Critics’ Picks

Andy Robert, Cross Country D, 2017, oil, spray paint, oil stick, acrylic, pencil on canvas, 11 1/2 x 10'.

Andy Robert, Cross Country D, 2017, oil, spray paint, oil stick, acrylic, pencil on canvas, 11 1/2 x 10'.

Los Angeles

Andy Robert

December 15, 2017–February 28, 2018

Andy Robert’s Smoking Gun (all works 2017) is a mass of speckled paint. The broken brushstrokes on the substrate dissolve and then corrugate in the manner of late Impressionism, Arte Povera, or even tachism. At times, pure, nonlocalized color abuts less welcoming mixtures that approach the hues of mud. From a distance, silvery tones, deeper beiges, and warm ivories read as only slight deviations from the canvas. Up close, at center, a body emerges, a black body. One wearing cutoff blue jeans, a hat, and carrying a firearm slung over one shoulder. The figure is based on a mass-produced image of a Maroon in the Caribbean. Thus is our ingress into Robert’s geography, as the show’s title cryptically hints: “Lakou: One Two Five.”

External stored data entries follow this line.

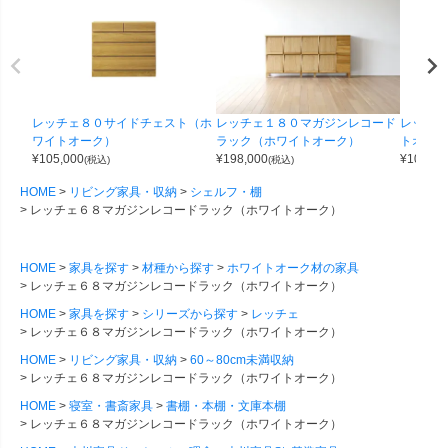
レッチェ８０サイドチェスト（ホ
レッチェ１８０マガジンレコード
レッチェ
ワイトオーク）
ラック（ホワイトオーク）
トオーク
¥
105,000
¥
198,000
¥
108,00
(税込)
(税込)
HOME
リビング家具・収納
シェルフ・棚
レッチェ６８マガジンレコードラック（ホワイトオーク）
HOME
家具を探す
材種から探す
ホワイトオーク材の家具
レッチェ６８マガジンレコードラック（ホワイトオーク）
HOME
家具を探す
シリーズから探す
レッチェ
レッチェ６８マガジンレコードラック（ホワイトオーク）
HOME
リビング家具・収納
60～80cm未満収納
レッチェ６８マガジンレコードラック（ホワイトオーク）
HOME
寝室・書斎家具
書棚・本棚・文庫本棚
レッチェ６８マガジンレコードラック（ホワイトオーク）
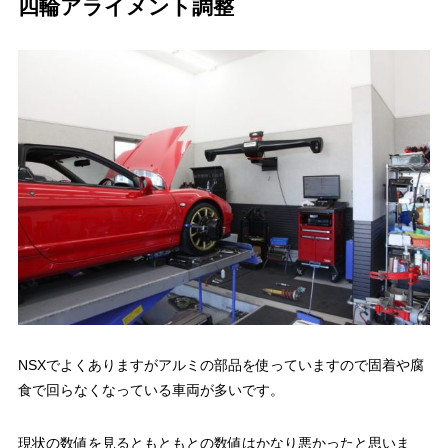
四輪アライメント調整
NSXでよくありますがアルミの部品を使っていますので固着や腐
食で回らなくなっている車両が多いです。
現状の数値を見るともともとの数値はかなり悪かったと思いま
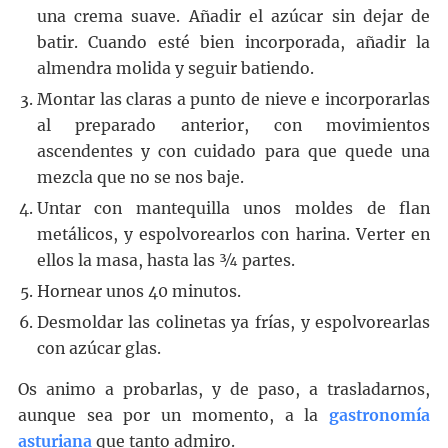
una crema suave. Añadir el azúcar sin dejar de
batir. Cuando esté bien incorporada, añadir la
almendra molida y seguir batiendo.
Montar las claras a punto de nieve e incorporarlas
al preparado anterior, con movimientos
ascendentes y con cuidado para que quede una
mezcla que no se nos baje.
Untar con mantequilla unos moldes de flan
metálicos, y espolvorearlos con harina. Verter en
ellos la masa, hasta las ¾ partes.
Hornear unos 40 minutos.
Desmoldar las colinetas ya frías, y espolvorearlas
con azúcar glas.
Os animo a probarlas, y de paso, a trasladarnos,
aunque sea por un momento, a la
gastronomía
asturiana
que tanto admiro.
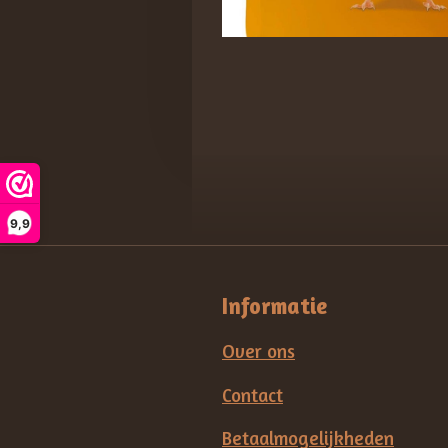
9,9
Informatie
Over ons
Contact
Betaalmogelijkheden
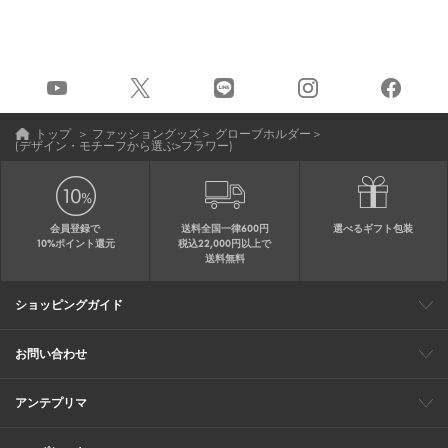
トップ
＞
ファッショングッズ
＞
グローブホルダー
＞
(デザイン・モチーフから選ぶ>フラワー)
会員登録で
送料全国一律600円
選べるギフト包装
10%ポイント還元
税込22,000円以上で
送料無料
ショッピングガイド
会員特典
ご購入・配送について
返品について
ギフト包装
FAQ
サイトマップ
お問い合わせ
メールでのお問い合わせ
お修理についてのお問い合わせ
お電話でのご注文・お問い合わせ
アンテプリマ
0120-03-6961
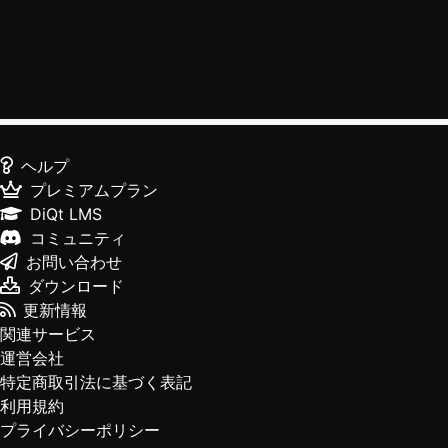
ヘルプ
プレミアムプラン
DiQt LMS
コミュニティ
お問い合わせ
ダウンロード
更新情報
関連サービス
運営会社
特定商取引法に基づく表記
利用規約
プライバシーポリシー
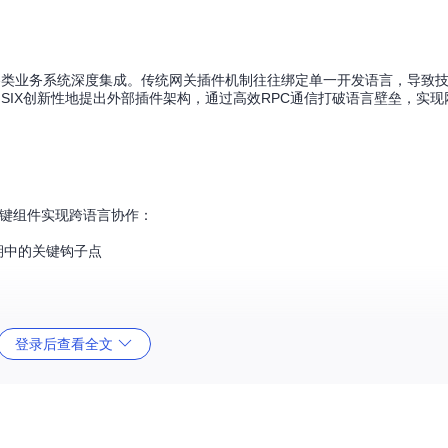
各类业务系统深度集成。传统网关插件机制往往绑定单一开发语言，导致技
APISIX创新性地提出外部插件架构，通过高效RPC通信打破语言壁垒，实
下关键组件实现跨语言协作：
期中的关键钩子点
登录后查看全文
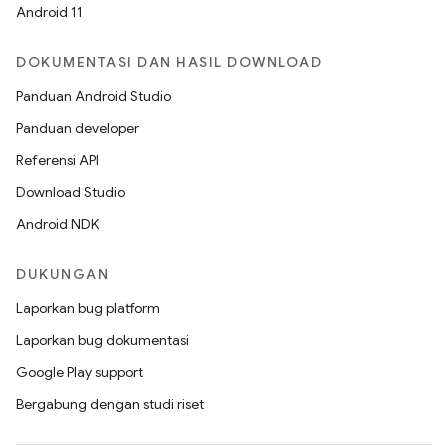
Android 11
DOKUMENTASI DAN HASIL DOWNLOAD
Panduan Android Studio
Panduan developer
Referensi API
Download Studio
Android NDK
DUKUNGAN
Laporkan bug platform
Laporkan bug dokumentasi
Google Play support
Bergabung dengan studi riset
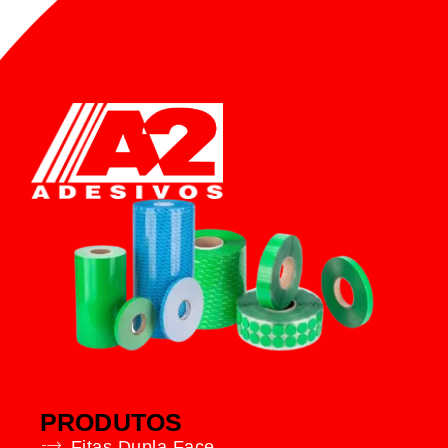
PRODUTOS
Fitas Dupla Face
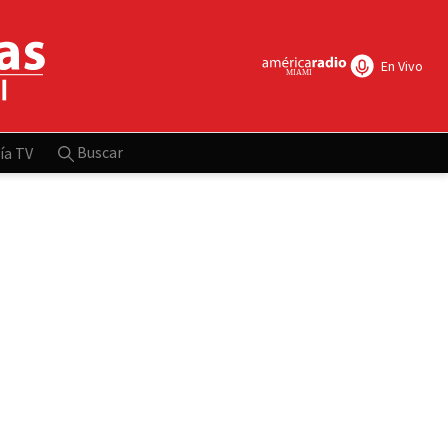
En Vivo
Buscar
ía TV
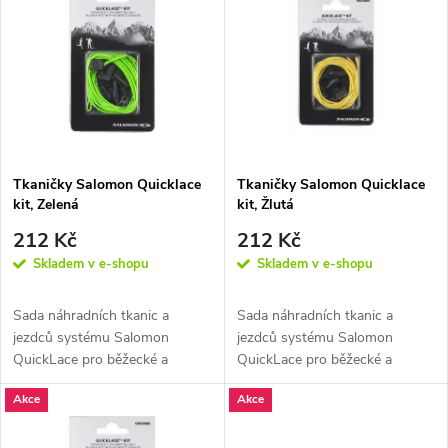
z
ý
Nejprodávanější
e
p
Abecedně
n
i
í
s
p
Tkaničky Salomon Quicklace
Tkaničky Salomon Quicklace
kit, Zelená
kit, Žlutá
p
r
212 Kč
212 Kč
r
Skladem v e-shopu
Skladem v e-shopu
o
o
Sada náhradních tkanic a
Sada náhradních tkanic a
d
jezdců systému Salomon
jezdců systému Salomon
d
QuickLace pro běžecké a
QuickLace pro běžecké a
běžkařské boty.
běžkařské boty.
u
Akce
Akce
u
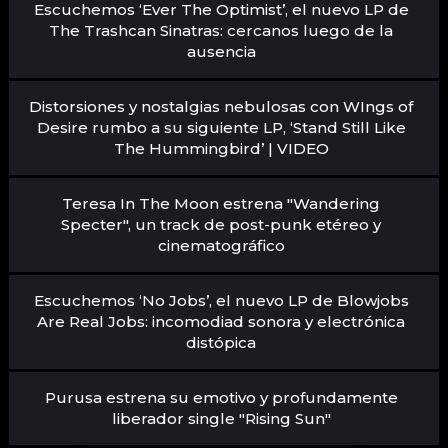
Escuchemos ‘Ever The Optimist’, el nuevo LP de
The Trashcan Sinatras: cercanos luego de la
ausencia
Distorsiones y nostalgias nebulosas con WIngs of
Desire rumbo a su siguiente LP, ‘Stand Still Like
The Hummingbird’ | VIDEO
Teresa In The Moon estrena "Wandering
Specter", un track de post-punk etéreo y
cinematográfico
Escuchemos ‘No Jobs’, el nuevo LP de Blowjobs
Are Real Jobs: incomodiad sonora y electrónica
distópica
Purusa estrena su emotivo y profundamente
liberador single "Rising Sun"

The titular Haitian Creole word denotes not only a space of habitation but also the shared environs of ancestry. It is an inheritance that cannot be sold. “One Two Five,” or 125th Street in Harlem, is where most of these paintings were made. Harlem, which has been the heart of so many overlapping diasporic black communities, even appears in the seated portrait Thelma Golden. The iconic Studio Museum director’s face is obscured in a jumble of sienna browns while vivacious purple lines pattern her dress. The museum building behind her, a bedrock for African American artistic praxis, looms larger. In more nonobjective paintings, such as Cross Country D, specific loci go adrift in a work constituted by many small canvases all swarming with blue marks indicative of water.

Although it is easy to think of the water as some one-to-one stand-in for the slave trade and escape, Robert acknowledges the complexities of these issues as he untangles them in paint. The Maroons were neither freed people nor slaves; not even fugitives, they were resistance fighters who occupied mountainous areas in the West Indies and Guiana, among other places. In the triptych Higher Ground: Soon, Higher Ground: Past Present, Higher Ground: Here, the black body is in a modern city. In these paintings they, the warriors and their descendants, exist in the now.